Collected data
-- -- --
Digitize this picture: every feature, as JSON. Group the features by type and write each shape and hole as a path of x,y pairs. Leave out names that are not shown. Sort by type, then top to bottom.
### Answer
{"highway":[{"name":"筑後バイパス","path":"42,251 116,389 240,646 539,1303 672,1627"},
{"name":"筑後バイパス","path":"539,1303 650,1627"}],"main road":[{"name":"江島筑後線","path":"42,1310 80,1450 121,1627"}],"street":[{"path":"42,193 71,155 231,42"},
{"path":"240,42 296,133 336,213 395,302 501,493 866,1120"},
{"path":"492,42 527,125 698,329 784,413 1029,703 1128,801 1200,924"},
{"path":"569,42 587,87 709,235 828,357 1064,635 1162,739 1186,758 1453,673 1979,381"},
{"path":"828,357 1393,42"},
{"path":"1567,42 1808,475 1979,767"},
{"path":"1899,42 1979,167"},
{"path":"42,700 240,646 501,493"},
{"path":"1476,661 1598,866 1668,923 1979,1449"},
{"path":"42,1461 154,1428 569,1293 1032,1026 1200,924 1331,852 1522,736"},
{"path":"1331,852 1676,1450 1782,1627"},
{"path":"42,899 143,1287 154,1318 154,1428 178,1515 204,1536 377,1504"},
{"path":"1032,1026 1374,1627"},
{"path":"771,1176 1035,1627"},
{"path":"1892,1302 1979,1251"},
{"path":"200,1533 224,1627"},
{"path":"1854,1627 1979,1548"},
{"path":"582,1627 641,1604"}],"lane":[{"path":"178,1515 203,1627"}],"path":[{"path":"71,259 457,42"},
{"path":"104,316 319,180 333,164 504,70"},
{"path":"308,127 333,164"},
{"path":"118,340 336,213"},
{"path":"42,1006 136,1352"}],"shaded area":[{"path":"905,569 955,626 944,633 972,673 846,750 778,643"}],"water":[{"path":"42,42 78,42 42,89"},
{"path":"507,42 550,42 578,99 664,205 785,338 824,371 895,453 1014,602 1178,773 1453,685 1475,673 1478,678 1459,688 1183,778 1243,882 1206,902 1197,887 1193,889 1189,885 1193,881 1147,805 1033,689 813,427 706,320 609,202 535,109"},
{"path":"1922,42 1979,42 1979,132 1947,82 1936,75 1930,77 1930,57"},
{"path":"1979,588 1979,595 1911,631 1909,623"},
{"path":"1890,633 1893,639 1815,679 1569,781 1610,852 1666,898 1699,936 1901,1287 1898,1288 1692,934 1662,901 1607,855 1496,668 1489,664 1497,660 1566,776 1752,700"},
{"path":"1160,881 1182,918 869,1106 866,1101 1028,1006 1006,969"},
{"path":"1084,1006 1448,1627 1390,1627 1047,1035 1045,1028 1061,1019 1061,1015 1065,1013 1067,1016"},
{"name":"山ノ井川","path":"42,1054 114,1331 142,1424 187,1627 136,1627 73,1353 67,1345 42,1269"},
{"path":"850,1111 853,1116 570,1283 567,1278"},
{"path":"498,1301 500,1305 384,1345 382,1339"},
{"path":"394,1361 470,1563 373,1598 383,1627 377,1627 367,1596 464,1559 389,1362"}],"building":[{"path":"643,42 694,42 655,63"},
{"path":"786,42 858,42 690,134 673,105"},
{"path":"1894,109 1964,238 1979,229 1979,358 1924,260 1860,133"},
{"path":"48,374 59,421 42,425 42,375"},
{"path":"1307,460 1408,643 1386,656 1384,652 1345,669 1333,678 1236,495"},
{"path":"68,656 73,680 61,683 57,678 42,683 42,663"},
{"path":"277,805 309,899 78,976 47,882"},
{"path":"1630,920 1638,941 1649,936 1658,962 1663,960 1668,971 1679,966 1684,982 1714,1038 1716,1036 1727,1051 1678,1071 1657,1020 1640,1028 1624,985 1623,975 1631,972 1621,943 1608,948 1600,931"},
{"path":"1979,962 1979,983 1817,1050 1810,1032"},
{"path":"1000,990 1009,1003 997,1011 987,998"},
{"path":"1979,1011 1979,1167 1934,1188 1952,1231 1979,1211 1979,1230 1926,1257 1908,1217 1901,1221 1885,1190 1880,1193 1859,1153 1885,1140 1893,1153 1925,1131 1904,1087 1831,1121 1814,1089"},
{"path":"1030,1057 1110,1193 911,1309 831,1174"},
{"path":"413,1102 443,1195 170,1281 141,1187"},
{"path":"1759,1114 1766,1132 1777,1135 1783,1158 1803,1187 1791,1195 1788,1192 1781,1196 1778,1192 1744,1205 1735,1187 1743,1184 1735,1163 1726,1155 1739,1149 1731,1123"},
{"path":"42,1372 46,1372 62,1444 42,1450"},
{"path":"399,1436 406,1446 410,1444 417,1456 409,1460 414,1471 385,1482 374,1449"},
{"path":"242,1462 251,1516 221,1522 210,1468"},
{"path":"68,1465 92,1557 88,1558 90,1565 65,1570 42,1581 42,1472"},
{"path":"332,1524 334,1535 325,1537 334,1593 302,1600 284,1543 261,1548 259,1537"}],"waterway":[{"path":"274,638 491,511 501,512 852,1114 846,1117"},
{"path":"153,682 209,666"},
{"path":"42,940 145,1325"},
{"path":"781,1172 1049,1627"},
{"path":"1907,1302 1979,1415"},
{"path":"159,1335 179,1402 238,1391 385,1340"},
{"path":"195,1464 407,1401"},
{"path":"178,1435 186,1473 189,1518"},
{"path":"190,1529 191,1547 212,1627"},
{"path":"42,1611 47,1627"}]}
-- -- --
WORK INSTRUCTION » Please return all of the records exactly.

EXPECTED ANSWER »
Digitize this picture: every feature, as JSON. Group the features by type and write each shape and hole as a path of x,y pairs. Leave out names that are not shown. Sort by type, then top to bottom.
### Answer
{"highway":[{"name":"筑後バイパス","path":"42,251 116,389 240,646 539,1303 672,1627"},
{"name":"筑後バイパス","path":"539,1303 650,1627"}],"main road":[{"name":"江島筑後線","path":"42,1310 80,1450 121,1627"}],"street":[{"path":"42,193 71,155 231,42"},
{"path":"240,42 296,133 336,213 395,302 501,493 866,1120"},
{"path":"492,42 527,125 698,329 784,413 1029,703 1128,801 1200,924"},
{"path":"569,42 587,87 709,235 828,357 1064,635 1162,739 1186,758 1453,673 1979,381"},
{"path":"828,357 1393,42"},
{"path":"1567,42 1808,475 1979,767"},
{"path":"1899,42 1979,167"},
{"path":"42,700 240,646 501,493"},
{"path":"1476,661 1598,866 1668,923 1979,1449"},
{"path":"42,1461 154,1428 569,1293 1032,1026 1200,924 1331,852 1522,736"},
{"path":"1331,852 1676,1450 1782,1627"},
{"path":"42,899 143,1287 154,1318 154,1428 178,1515 204,1536 377,1504"},
{"path":"1032,1026 1374,1627"},
{"path":"771,1176 1035,1627"},
{"path":"1892,1302 1979,1251"},
{"path":"200,1533 224,1627"},
{"path":"1854,1627 1979,1548"},
{"path":"582,1627 641,1604"}],"lane":[{"path":"178,1515 203,1627"}],"path":[{"path":"71,259 457,42"},
{"path":"104,316 319,180 333,164 504,70"},
{"path":"308,127 333,164"},
{"path":"118,340 336,213"},
{"path":"42,1006 136,1352"}],"shaded area":[{"path":"905,569 955,626 944,633 972,673 846,750 778,643"}],"water":[{"path":"42,42 78,42 42,89"},
{"path":"507,42 550,42 578,99 664,205 785,338 824,371 895,453 1014,602 1178,773 1453,685 1475,673 1478,678 1459,688 1183,778 1243,882 1206,902 1197,887 1193,889 1189,885 1193,881 1147,805 1033,689 813,427 706,320 609,202 535,109"},
{"path":"1922,42 1979,42 1979,132 1947,82 1936,75 1930,77 1930,57"},
{"path":"1979,588 1979,595 1911,631 1909,623"},
{"path":"1890,633 1893,639 1815,679 1569,781 1610,852 1666,898 1699,936 1901,1287 1898,1288 1692,934 1662,901 1607,855 1496,668 1489,664 1497,660 1566,776 1752,700"},
{"path":"1160,881 1182,918 869,1106 866,1101 1028,1006 1006,969"},
{"path":"1084,1006 1448,1627 1390,1627 1047,1035 1045,1028 1061,1019 1061,1015 1065,1013 1067,1016"},
{"name":"山ノ井川","path":"42,1054 114,1331 142,1424 187,1627 136,1627 73,1353 67,1345 42,1269"},
{"path":"850,1111 853,1116 570,1283 567,1278"},
{"path":"498,1301 500,1305 384,1345 382,1339"},
{"path":"394,1361 470,1563 373,1598 383,1627 377,1627 367,1596 464,1559 389,1362"}],"building":[{"path":"643,42 694,42 655,63"},
{"path":"786,42 858,42 690,134 673,105"},
{"path":"1894,109 1964,238 1979,229 1979,358 1924,260 1860,133"},
{"path":"48,374 59,421 42,425 42,375"},
{"path":"1307,460 1408,643 1386,656 1384,652 1345,669 1333,678 1236,495"},
{"path":"68,656 73,680 61,683 57,678 42,683 42,663"},
{"path":"277,805 309,899 78,976 47,882"},
{"path":"1630,920 1638,941 1649,936 1658,962 1663,960 1668,971 1679,966 1684,982 1714,1038 1716,1036 1727,1051 1678,1071 1657,1020 1640,1028 1624,985 1623,975 1631,972 1621,943 1608,948 1600,931"},
{"path":"1979,962 1979,983 1817,1050 1810,1032"},
{"path":"1000,990 1009,1003 997,1011 987,998"},
{"path":"1979,1011 1979,1167 1934,1188 1952,1231 1979,1211 1979,1230 1926,1257 1908,1217 1901,1221 1885,1190 1880,1193 1859,1153 1885,1140 1893,1153 1925,1131 1904,1087 1831,1121 1814,1089"},
{"path":"1030,1057 1110,1193 911,1309 831,1174"},
{"path":"413,1102 443,1195 170,1281 141,1187"},
{"path":"1759,1114 1766,1132 1777,1135 1783,1158 1803,1187 1791,1195 1788,1192 1781,1196 1778,1192 1744,1205 1735,1187 1743,1184 1735,1163 1726,1155 1739,1149 1731,1123"},
{"path":"42,1372 46,1372 62,1444 42,1450"},
{"path":"399,1436 406,1446 410,1444 417,1456 409,1460 414,1471 385,1482 374,1449"},
{"path":"242,1462 251,1516 221,1522 210,1468"},
{"path":"68,1465 92,1557 88,1558 90,1565 65,1570 42,1581 42,1472"},
{"path":"332,1524 334,1535 325,1537 334,1593 302,1600 284,1543 261,1548 259,1537"}],"waterway":[{"path":"274,638 491,511 501,512 852,1114 846,1117"},
{"path":"153,682 209,666"},
{"path":"42,940 145,1325"},
{"path":"781,1172 1049,1627"},
{"path":"1907,1302 1979,1415"},
{"path":"159,1335 179,1402 238,1391 385,1340"},
{"path":"195,1464 407,1401"},
{"path":"178,1435 186,1473 189,1518"},
{"path":"190,1529 191,1547 212,1627"},
{"path":"42,1611 47,1627"}]}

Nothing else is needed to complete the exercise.